Once vaccine is manufactured, its digital fingerprint is tracked through shipping to delivery transparently via blockchain. The solution involves monitoring the temperature of the refrigerated containers through cold-chain monitoring which can lead to register a new record in the hyper ledger.
The solution includes a Kafka Stream and reactive messaging component that gets telemetry data every 5 minutes for each of the refrigerator containers, and applies stateful logic with time windows. The component is described in this Kafka Streams application section. This cold chain monitoring agent is enhanced to call a predictive scoring service to detect reefer container anomaly from the same telemetries.
As we do anomaly detection with a machine learned model, we need to develop the model and manage the data about the product, and the IoT sensor telemetries.
Traceability is key to helping avoid fraud,and ensuring quality of the end-to-end delivery. As the vaccine vials travel by air and then shipping companies with last mile contactless delivery enabled via drones; the blockchain ledger is used to help ensure continuous transparency. By this time many counterfeit vaccines exist in the market. The physician at the point of inoculation uses IBM’s Research led innovation - IBM’s Crypto Anchor Verifier. After scanning the vaccine, the Verifier records its unique wavelength and microscopic details on the blockchain; verifying its authenticity against the original digital fingerprint captured at source; all in a matter of sub seconds.
The vaccine developer, the heathcare agency in the importing country, the physician inoculating the vaccine and the citizen receiving the vaccine are all rest assured on the authenticity of the vaccine and the vaccine developer moves to solve bigger problems through science and innovation.
So the core solution needs to adopt Blockchain hyperledger to track the life cycle of the vaccine lots: lot manufacturing events, cold chain violation events, and shipment events are logged into the hyperledger.
To make the anomaly detection actionable, we can integrate a human centric business process to support the refrigerator container maintenance, triggered from the AI scoring service, to avoid bigger and costly failure and optimize the maintenance cost.
While the vaccine development companies may use one cloud provider, its business partners may use different one, like IBM Cloud.
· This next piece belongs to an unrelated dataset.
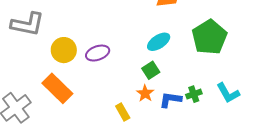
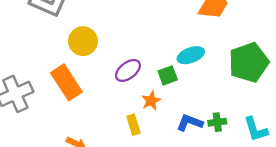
purple ellipse: (98, 53) -> (128, 70), moved, turned -30
green square: (151, 70) -> (168, 75), moved
orange star: (145, 93) -> (151, 101), moved

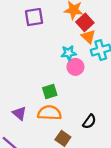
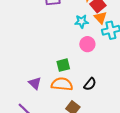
cyan star: (69, 53) -> (82, 21), moved
black semicircle: (89, 121) -> (90, 84), moved

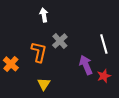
Their technology stacks may have independent security stacks with limited flexibility to engineer the solution to a common cloud provider API.
Powered by OpenShift, the prototype solution was built once and can be deployed anywhere. Policy-driven orchestration helps to ensure resiliency given the ephemeral nature of cloud. The solution and the dependent products used need to be easily deployed to different cloud providers.
Multi Cloud management provides visibility and governance control across multi-cloud targets. The vaccine manufacturer ultimately has the gov contracts and needs to deliver on the commitments.
The solution is secured across multi-cloud targets federating queries across the varied SIEM data sources.